▼

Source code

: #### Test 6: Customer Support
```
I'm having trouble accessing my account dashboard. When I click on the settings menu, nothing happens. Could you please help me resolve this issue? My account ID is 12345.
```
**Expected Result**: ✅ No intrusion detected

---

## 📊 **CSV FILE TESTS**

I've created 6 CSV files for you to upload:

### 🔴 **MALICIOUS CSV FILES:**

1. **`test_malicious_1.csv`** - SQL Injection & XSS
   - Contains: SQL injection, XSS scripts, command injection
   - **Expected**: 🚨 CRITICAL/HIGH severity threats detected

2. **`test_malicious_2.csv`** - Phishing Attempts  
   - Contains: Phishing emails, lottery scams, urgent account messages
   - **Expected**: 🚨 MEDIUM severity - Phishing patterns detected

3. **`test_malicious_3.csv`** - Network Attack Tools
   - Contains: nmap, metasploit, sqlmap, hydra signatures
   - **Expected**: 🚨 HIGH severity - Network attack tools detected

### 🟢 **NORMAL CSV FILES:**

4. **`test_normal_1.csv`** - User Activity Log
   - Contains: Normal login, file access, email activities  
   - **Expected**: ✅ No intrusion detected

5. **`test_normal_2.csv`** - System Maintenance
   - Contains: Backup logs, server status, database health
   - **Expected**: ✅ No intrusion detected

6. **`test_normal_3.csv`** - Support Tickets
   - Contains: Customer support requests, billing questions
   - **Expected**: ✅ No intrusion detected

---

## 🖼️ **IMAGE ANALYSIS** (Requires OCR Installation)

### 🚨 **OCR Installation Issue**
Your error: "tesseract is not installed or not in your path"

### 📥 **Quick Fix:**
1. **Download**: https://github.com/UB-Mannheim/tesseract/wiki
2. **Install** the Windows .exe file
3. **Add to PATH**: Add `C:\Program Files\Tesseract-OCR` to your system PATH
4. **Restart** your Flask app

▲
▼

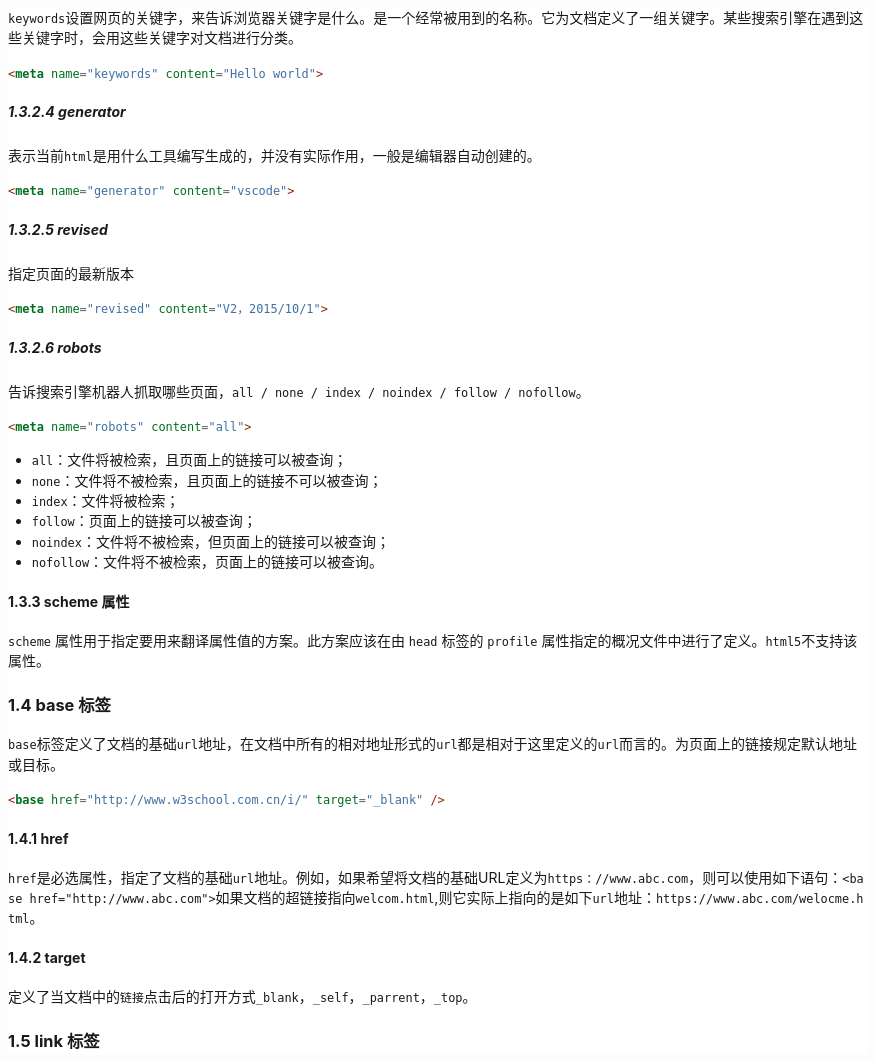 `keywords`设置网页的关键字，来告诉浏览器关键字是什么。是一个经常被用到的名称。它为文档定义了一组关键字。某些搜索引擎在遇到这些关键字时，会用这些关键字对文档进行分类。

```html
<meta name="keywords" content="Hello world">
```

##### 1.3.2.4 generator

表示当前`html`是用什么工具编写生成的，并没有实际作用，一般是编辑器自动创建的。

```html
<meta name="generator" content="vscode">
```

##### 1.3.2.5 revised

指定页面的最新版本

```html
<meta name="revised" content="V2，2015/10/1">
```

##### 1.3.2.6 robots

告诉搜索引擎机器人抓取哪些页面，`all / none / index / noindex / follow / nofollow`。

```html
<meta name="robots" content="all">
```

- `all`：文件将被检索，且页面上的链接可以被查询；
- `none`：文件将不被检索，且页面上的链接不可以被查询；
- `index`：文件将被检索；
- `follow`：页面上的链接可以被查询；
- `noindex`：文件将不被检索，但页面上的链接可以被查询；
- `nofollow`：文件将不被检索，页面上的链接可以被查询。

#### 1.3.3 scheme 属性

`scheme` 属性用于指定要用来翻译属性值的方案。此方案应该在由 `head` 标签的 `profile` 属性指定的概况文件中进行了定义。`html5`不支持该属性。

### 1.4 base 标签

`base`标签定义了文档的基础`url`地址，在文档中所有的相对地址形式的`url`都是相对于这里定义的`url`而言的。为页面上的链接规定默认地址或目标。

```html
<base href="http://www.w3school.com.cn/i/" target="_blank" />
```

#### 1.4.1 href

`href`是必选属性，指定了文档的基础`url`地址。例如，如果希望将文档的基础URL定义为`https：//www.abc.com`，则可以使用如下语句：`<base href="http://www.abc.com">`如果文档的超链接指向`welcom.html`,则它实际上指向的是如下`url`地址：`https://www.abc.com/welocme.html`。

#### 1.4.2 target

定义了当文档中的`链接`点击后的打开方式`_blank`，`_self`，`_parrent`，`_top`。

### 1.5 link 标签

▲

TASK ITEM =>
Beginning with the line containing "Source code" in the material above, copy every line exactly until you have copied the line containing "4. **Restart** your Flask app".

COMPLETED TASK =>
Source code

: #### Test 6: Customer Support
```
I'm having trouble accessing my account dashboard. When I click on the settings menu, nothing happens. Could you please help me resolve this issue? My account ID is 12345.
```
**Expected Result**: ✅ No intrusion detected

---

## 📊 **CSV FILE TESTS**

I've created 6 CSV files for you to upload:

### 🔴 **MALICIOUS CSV FILES:**

1. **`test_malicious_1.csv`** - SQL Injection & XSS
   - Contains: SQL injection, XSS scripts, command injection
   - **Expected**: 🚨 CRITICAL/HIGH severity threats detected

2. **`test_malicious_2.csv`** - Phishing Attempts  
   - Contains: Phishing emails, lottery scams, urgent account messages
   - **Expected**: 🚨 MEDIUM severity - Phishing patterns detected

3. **`test_malicious_3.csv`** - Network Attack Tools
   - Contains: nmap, metasploit, sqlmap, hydra signatures
   - **Expected**: 🚨 HIGH severity - Network attack tools detected

### 🟢 **NORMAL CSV FILES:**

4. **`test_normal_1.csv`** - User Activity Log
   - Contains: Normal login, file access, email activities  
   - **Expected**: ✅ No intrusion detected

5. **`test_normal_2.csv`** - System Maintenance
   - Contains: Backup logs, server status, database health
   - **Expected**: ✅ No intrusion detected

6. **`test_normal_3.csv`** - Support Tickets
   - Contains: Customer support requests, billing questions
   - **Expected**: ✅ No intrusion detected

---

## 🖼️ **IMAGE ANALYSIS** (Requires OCR Installation)

### 🚨 **OCR Installation Issue**
Your error: "tesseract is not installed or not in your path"

### 📥 **Quick Fix:**
1. **Download**: https://github.com/UB-Mannheim/tesseract/wiki
2. **Install** the Windows .exe file
3. **Add to PATH**: Add `C:\Program Files\Tesseract-OCR` to your system PATH
4. **Restart** your Flask app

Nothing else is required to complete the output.